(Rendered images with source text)
──────────

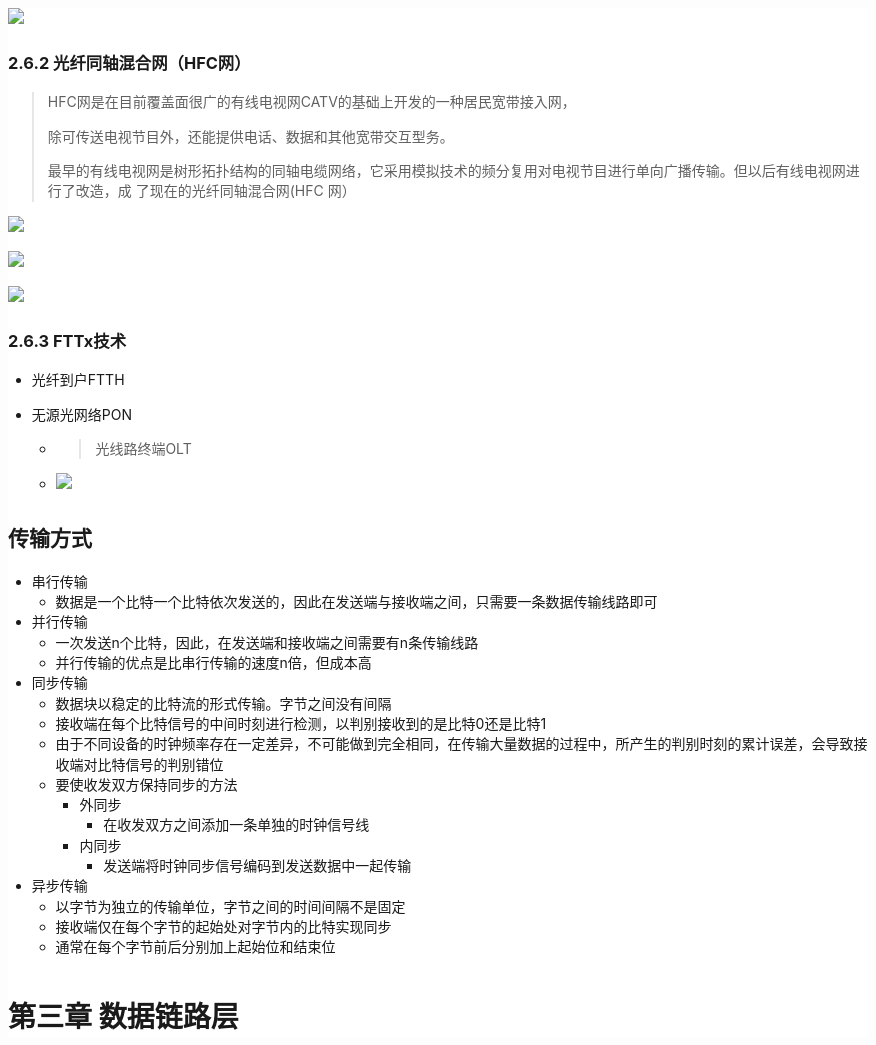 ![](https://noclose-image.oss-cn-hangzhou.aliyuncs.com/img/%E5%9F%BA%E4%BA%8EADSL%E7%9A%84%E7%BB%84%E6%88%90%E7%BD%91.png)

### 2.6.2 光纤同轴混合网（HFC网）

> HFC网是在目前覆盖面很广的有线电视网CATV的基础上开发的一种居民宽带接入网，
>
> 除可传送电视节目外，还能提供电话、数据和其他宽带交互型务。
>
> 最早的有线电视网是树形拓扑结构的同轴电缆网络，它采用模拟技术的频分复用对电视节目进行单向广播传输。但以后有线电视网进行了改造，成
> 了现在的光纤同轴混合网(HFC 网）

![](https://noclose-image.oss-cn-hangzhou.aliyuncs.com/img/HFC%E7%BD%91%E7%9A%84%E7%BB%93%E6%9E%84%E5%9B%BE.png)

![](https://noclose-image.oss-cn-hangzhou.aliyuncs.com/img/%E6%88%91%E5%9B%BD%E7%9A%84HFC%E7%BD%91%E7%9A%84%E9%A2%91%E5%B8%A6%E5%88%92%E5%88%86.png)

![](https://noclose-image.oss-cn-hangzhou.aliyuncs.com/img/HFC%E7%BD%91%E6%9B%B9%E5%8B%87%E8%8A%82%E7%82%B9%E4%BD%93%E7%B3%BB%E7%BB%93%E6%9E%84.png)

### 2.6.3 FTTx技术

- 光纤到户FTTH

- 无源光网络PON

    - > 光线路终端OLT

    - ![](https://noclose-image.oss-cn-hangzhou.aliyuncs.com/img/%E6%97%A0%E6%BA%90%E5%85%89%E9%85%8D%E7%BA%BF%E7%BD%91%E7%9A%84%E7%BB%84%E6%88%90.png)

## 传输方式

- 串行传输
    - 数据是一个比特一个比特依次发送的，因此在发送端与接收端之间，只需要一条数据传输线路即可
- 并行传输
    - 一次发送n个比特，因此，在发送端和接收端之间需要有n条传输线路
    - 并行传输的优点是比串行传输的速度n倍，但成本高
- 同步传输
    - 数据块以稳定的比特流的形式传输。字节之间没有间隔
    - 接收端在每个比特信号的中间时刻进行检测，以判别接收到的是比特0还是比特1
    - 由于不同设备的时钟频率存在一定差异，不可能做到完全相同，在传输大量数据的过程中，所产生的判别时刻的累计误差，会导致接收端对比特信号的判别错位
    - 要使收发双方保持同步的方法
        - 外同步
            - 在收发双方之间添加一条单独的时钟信号线
        - 内同步
            - 发送端将时钟同步信号编码到发送数据中一起传输
- 异步传输
    - 以字节为独立的传输单位，字节之间的时间间隔不是固定
    - 接收端仅在每个字节的起始处对字节内的比特实现同步
    - 通常在每个字节前后分别加上起始位和结束位

# 第三章 数据链路层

──────────

Please transcribe every record above exactly as written, leaving out the pictures.

 ![](https://noclose-image.oss-cn-hangzhou.aliyuncs.com/img/%E5%9F%BA%E4%BA%8EADSL%E7%9A%84%E7%BB%84%E6%88%90%E7%BD%91.png)

### 2.6.2 光纤同轴混合网（HFC网）

> HFC网是在目前覆盖面很广的有线电视网CATV的基础上开发的一种居民宽带接入网，
>
> 除可传送电视节目外，还能提供电话、数据和其他宽带交互型务。
>
> 最早的有线电视网是树形拓扑结构的同轴电缆网络，它采用模拟技术的频分复用对电视节目进行单向广播传输。但以后有线电视网进行了改造，成
> 了现在的光纤同轴混合网(HFC 网）

![](https://noclose-image.oss-cn-hangzhou.aliyuncs.com/img/HFC%E7%BD%91%E7%9A%84%E7%BB%93%E6%9E%84%E5%9B%BE.png)

![](https://noclose-image.oss-cn-hangzhou.aliyuncs.com/img/%E6%88%91%E5%9B%BD%E7%9A%84HFC%E7%BD%91%E7%9A%84%E9%A2%91%E5%B8%A6%E5%88%92%E5%88%86.png)

![](https://noclose-image.oss-cn-hangzhou.aliyuncs.com/img/HFC%E7%BD%91%E6%9B%B9%E5%8B%87%E8%8A%82%E7%82%B9%E4%BD%93%E7%B3%BB%E7%BB%93%E6%9E%84.png)

### 2.6.3 FTTx技术

- 光纤到户FTTH

- 无源光网络PON

    - > 光线路终端OLT

    - ![](https://noclose-image.oss-cn-hangzhou.aliyuncs.com/img/%E6%97%A0%E6%BA%90%E5%85%89%E9%85%8D%E7%BA%BF%E7%BD%91%E7%9A%84%E7%BB%84%E6%88%90.png)

## 传输方式

- 串行传输
    - 数据是一个比特一个比特依次发送的，因此在发送端与接收端之间，只需要一条数据传输线路即可
- 并行传输
    - 一次发送n个比特，因此，在发送端和接收端之间需要有n条传输线路
    - 并行传输的优点是比串行传输的速度n倍，但成本高
- 同步传输
    - 数据块以稳定的比特流的形式传输。字节之间没有间隔
    - 接收端在每个比特信号的中间时刻进行检测，以判别接收到的是比特0还是比特1
    - 由于不同设备的时钟频率存在一定差异，不可能做到完全相同，在传输大量数据的过程中，所产生的判别时刻的累计误差，会导致接收端对比特信号的判别错位
    - 要使收发双方保持同步的方法
        - 外同步
            - 在收发双方之间添加一条单独的时钟信号线
        - 内同步
            - 发送端将时钟同步信号编码到发送数据中一起传输
- 异步传输
    - 以字节为独立的传输单位，字节之间的时间间隔不是固定
    - 接收端仅在每个字节的起始处对字节内的比特实现同步
    - 通常在每个字节前后分别加上起始位和结束位

# 第三章 数据链路层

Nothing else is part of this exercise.